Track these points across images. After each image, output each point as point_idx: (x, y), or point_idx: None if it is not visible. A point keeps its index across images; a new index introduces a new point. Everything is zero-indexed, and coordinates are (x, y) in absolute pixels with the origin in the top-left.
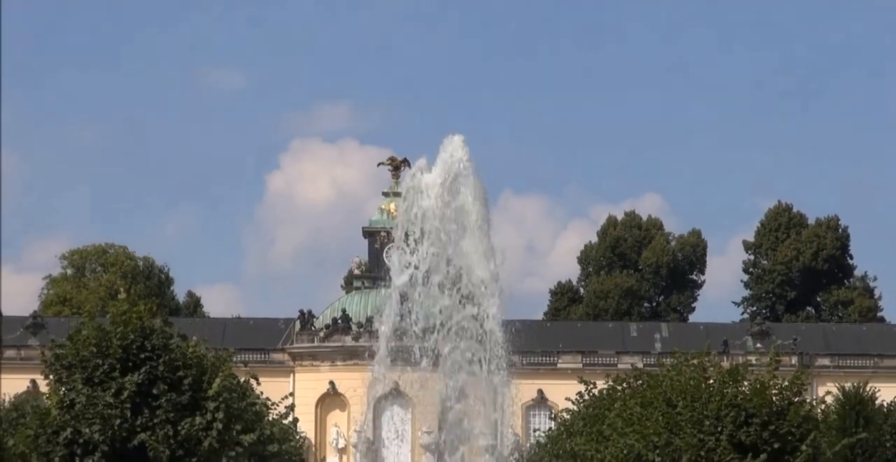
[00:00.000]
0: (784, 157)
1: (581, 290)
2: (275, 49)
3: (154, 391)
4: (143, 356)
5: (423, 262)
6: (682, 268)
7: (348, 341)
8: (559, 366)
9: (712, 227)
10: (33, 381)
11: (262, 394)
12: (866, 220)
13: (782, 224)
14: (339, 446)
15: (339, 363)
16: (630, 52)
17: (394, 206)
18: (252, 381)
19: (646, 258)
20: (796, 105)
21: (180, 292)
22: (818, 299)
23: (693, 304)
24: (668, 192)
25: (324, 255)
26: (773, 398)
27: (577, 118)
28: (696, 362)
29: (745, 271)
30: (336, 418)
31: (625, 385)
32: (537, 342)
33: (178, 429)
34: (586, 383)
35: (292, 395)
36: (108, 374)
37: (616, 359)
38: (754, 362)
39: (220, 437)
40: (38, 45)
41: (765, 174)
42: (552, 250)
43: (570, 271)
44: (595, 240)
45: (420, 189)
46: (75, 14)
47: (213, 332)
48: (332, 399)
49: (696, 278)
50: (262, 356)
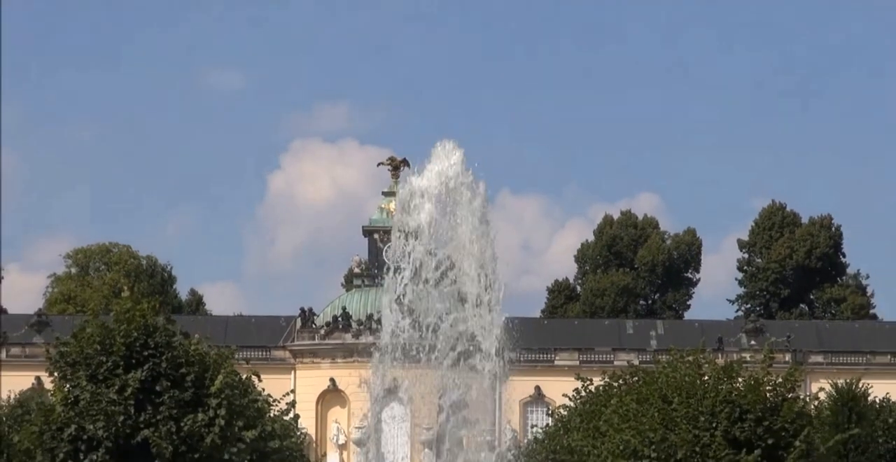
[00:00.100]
0: (778, 158)
1: (578, 288)
2: (275, 49)
3: (157, 388)
4: (146, 353)
5: (422, 260)
6: (678, 266)
7: (348, 339)
8: (556, 363)
9: (707, 225)
10: (38, 379)
11: (263, 391)
12: (859, 219)
13: (776, 223)
14: (340, 442)
15: (339, 360)
16: (627, 54)
17: (393, 206)
18: (254, 378)
19: (642, 256)
20: (791, 106)
21: (183, 291)
22: (811, 297)
23: (688, 302)
24: (663, 192)
25: (324, 254)
26: (767, 394)
27: (575, 119)
28: (691, 359)
29: (740, 269)
30: (336, 415)
31: (621, 382)
32: (535, 339)
33: (181, 425)
34: (583, 380)
35: (293, 391)
36: (112, 371)
37: (612, 356)
38: (749, 359)
39: (222, 433)
40: (39, 45)
41: (759, 174)
42: (549, 249)
43: (567, 270)
44: (592, 238)
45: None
46: (75, 14)
47: (215, 329)
48: (332, 396)
49: (691, 276)
50: (264, 353)
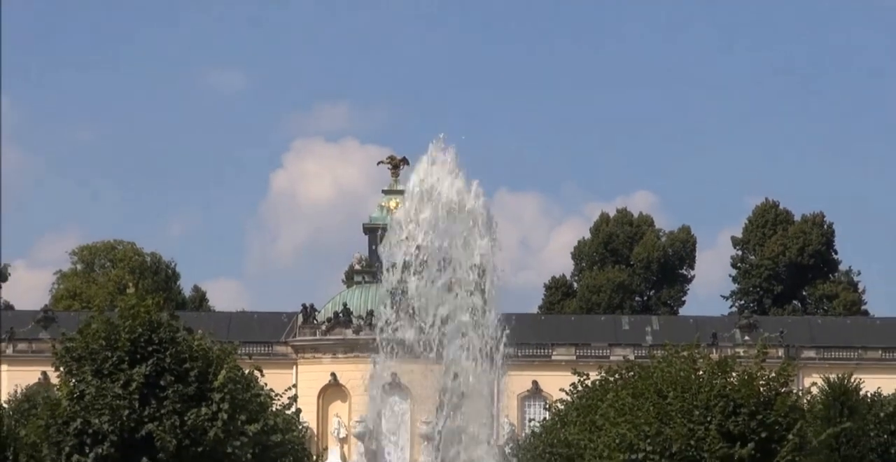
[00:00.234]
0: (771, 156)
1: (574, 285)
2: (276, 50)
3: (161, 383)
4: (150, 349)
5: (421, 257)
6: (673, 263)
7: (349, 334)
8: (553, 358)
9: (702, 223)
10: (44, 373)
11: (265, 385)
12: (851, 217)
13: (769, 220)
14: (341, 436)
15: (340, 355)
16: (624, 54)
17: (394, 204)
18: (256, 373)
19: (637, 253)
20: (785, 105)
21: (187, 287)
22: (804, 293)
23: (683, 298)
24: (658, 190)
25: (325, 251)
26: (761, 389)
27: (572, 118)
28: (685, 354)
29: (734, 266)
30: (337, 409)
31: (617, 376)
32: (532, 335)
33: (185, 419)
34: (580, 375)
35: (295, 386)
36: (117, 366)
37: (608, 351)
38: (742, 354)
39: (225, 427)
40: (42, 44)
41: (753, 172)
42: (547, 246)
43: (564, 266)
44: (588, 236)
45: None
46: (77, 14)
47: (218, 325)
48: (333, 390)
49: (685, 273)
50: (266, 349)
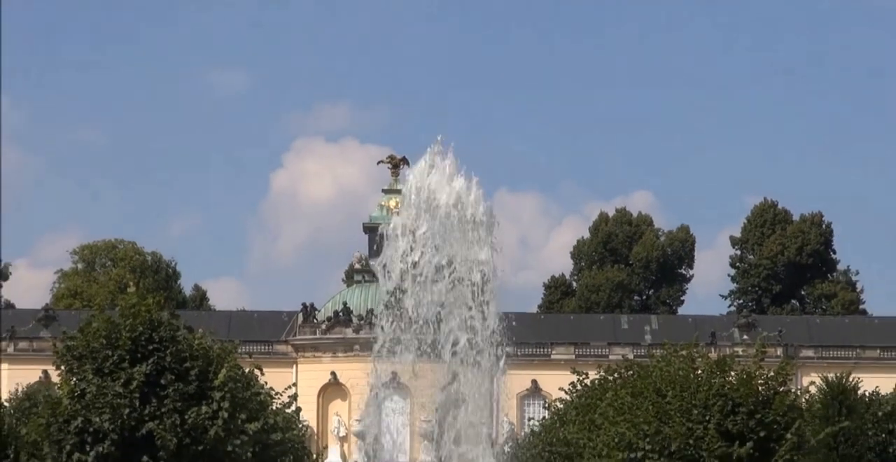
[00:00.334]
0: (770, 156)
1: (574, 284)
2: (276, 50)
3: (162, 381)
4: (151, 348)
5: (421, 254)
6: (672, 262)
7: (349, 333)
8: (553, 357)
9: (700, 223)
10: (45, 372)
11: (266, 384)
12: (849, 217)
13: (768, 220)
14: (341, 435)
15: (340, 354)
16: (623, 54)
17: (394, 203)
18: (256, 372)
19: (636, 253)
20: (783, 106)
21: (187, 286)
22: (802, 293)
23: (682, 298)
24: (657, 190)
25: (326, 251)
26: (759, 388)
27: (571, 118)
28: (684, 353)
29: (732, 265)
30: (337, 407)
31: (616, 375)
32: (531, 334)
33: (185, 418)
34: (579, 374)
35: (295, 385)
36: (118, 364)
37: (607, 350)
38: (741, 353)
39: (225, 425)
40: (43, 44)
41: (751, 172)
42: (546, 245)
43: (564, 266)
44: (587, 235)
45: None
46: (78, 15)
47: (218, 324)
48: (333, 389)
49: (684, 272)
50: (266, 348)
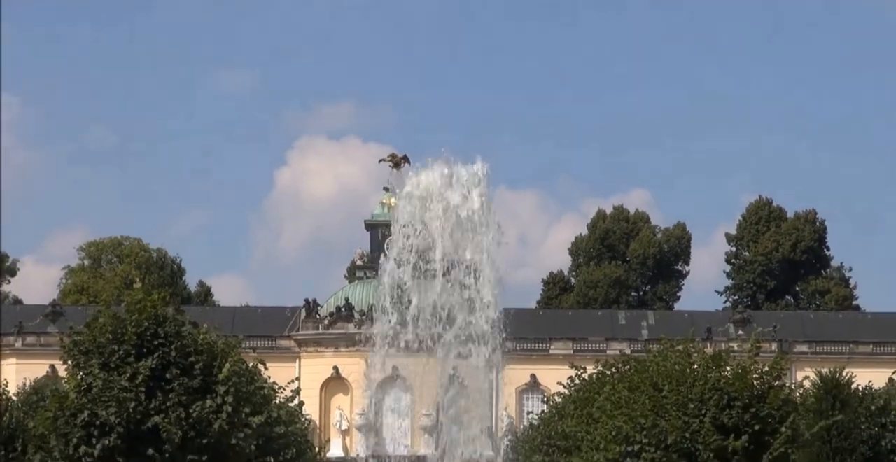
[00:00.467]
0: (765, 155)
1: (572, 280)
2: (280, 50)
3: (167, 376)
4: (156, 343)
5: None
6: (668, 259)
7: (351, 328)
8: (551, 352)
9: (696, 220)
10: (52, 367)
11: (269, 378)
12: (842, 214)
13: (763, 217)
14: (343, 428)
15: (342, 349)
16: (621, 53)
17: (394, 201)
18: (260, 367)
19: (633, 250)
20: (778, 105)
21: (192, 282)
22: (797, 289)
23: (678, 294)
24: (654, 188)
25: (328, 247)
26: (754, 382)
27: (570, 117)
28: (681, 348)
29: (728, 262)
30: (339, 401)
31: (613, 370)
32: (530, 329)
33: (190, 411)
34: (577, 368)
35: (298, 379)
36: (124, 359)
37: (605, 345)
38: (736, 348)
39: (229, 419)
40: (51, 43)
41: (747, 171)
42: (545, 242)
43: (562, 262)
44: (585, 232)
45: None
46: (88, 15)
47: (222, 319)
48: (335, 383)
49: (681, 269)
50: (270, 343)
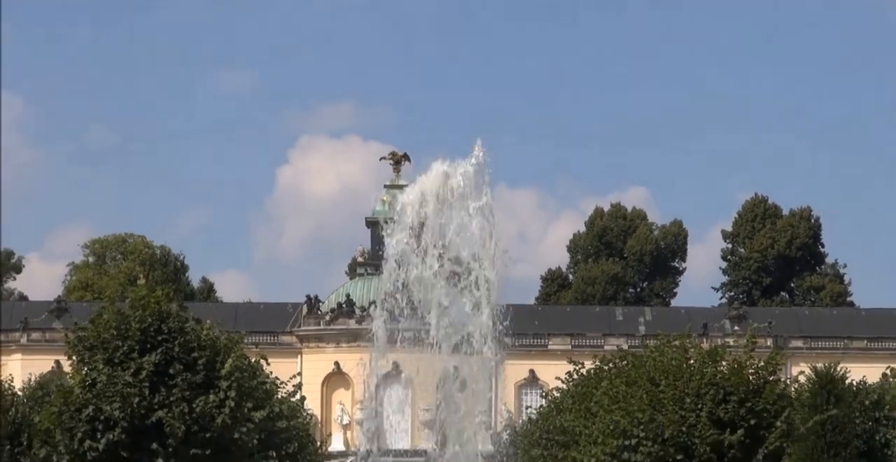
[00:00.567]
0: (761, 153)
1: (570, 277)
2: (282, 50)
3: (170, 371)
4: (160, 338)
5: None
6: (665, 256)
7: (352, 324)
8: (549, 347)
9: (693, 217)
10: (57, 362)
11: (271, 374)
12: (837, 211)
13: (758, 214)
14: (344, 423)
15: (343, 345)
16: (620, 53)
17: (395, 197)
18: (262, 362)
19: (631, 246)
20: (774, 103)
21: (195, 279)
22: (792, 285)
23: (675, 290)
24: (651, 186)
25: (329, 244)
26: (750, 377)
27: (569, 116)
28: (677, 344)
29: (724, 259)
30: (340, 396)
31: (611, 365)
32: (529, 325)
33: (193, 406)
34: (575, 363)
35: (300, 374)
36: (128, 354)
37: (603, 341)
38: (732, 344)
39: (232, 413)
40: (53, 42)
41: (743, 169)
42: (543, 239)
43: (560, 259)
44: (583, 229)
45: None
46: (89, 14)
47: (225, 315)
48: (337, 378)
49: (677, 265)
50: (272, 338)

**Exercise requirements**
Whatever lies between the first line of the data and the line holding "43: (570, 271)", inclusive, should be repeated exactly, apart from the pictures.

**Completed task**
Track these points across images. After each image, output each point as point_idx: (x, y), or point_idx: None if it is not visible. A point keeps its index across images; a new index introduces a new point. Everything is zero-indexed, and coordinates are (x, y) in absolute pixels with the origin in the top-left.
[00:00.000]
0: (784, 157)
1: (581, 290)
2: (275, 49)
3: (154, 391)
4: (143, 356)
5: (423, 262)
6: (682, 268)
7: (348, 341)
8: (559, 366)
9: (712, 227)
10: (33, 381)
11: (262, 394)
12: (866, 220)
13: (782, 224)
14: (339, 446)
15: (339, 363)
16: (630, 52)
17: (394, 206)
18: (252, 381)
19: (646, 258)
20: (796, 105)
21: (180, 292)
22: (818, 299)
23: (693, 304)
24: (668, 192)
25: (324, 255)
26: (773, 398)
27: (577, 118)
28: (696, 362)
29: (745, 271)
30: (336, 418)
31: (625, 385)
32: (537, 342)
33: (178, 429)
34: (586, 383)
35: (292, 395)
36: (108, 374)
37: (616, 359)
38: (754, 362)
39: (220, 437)
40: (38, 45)
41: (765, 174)
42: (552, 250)
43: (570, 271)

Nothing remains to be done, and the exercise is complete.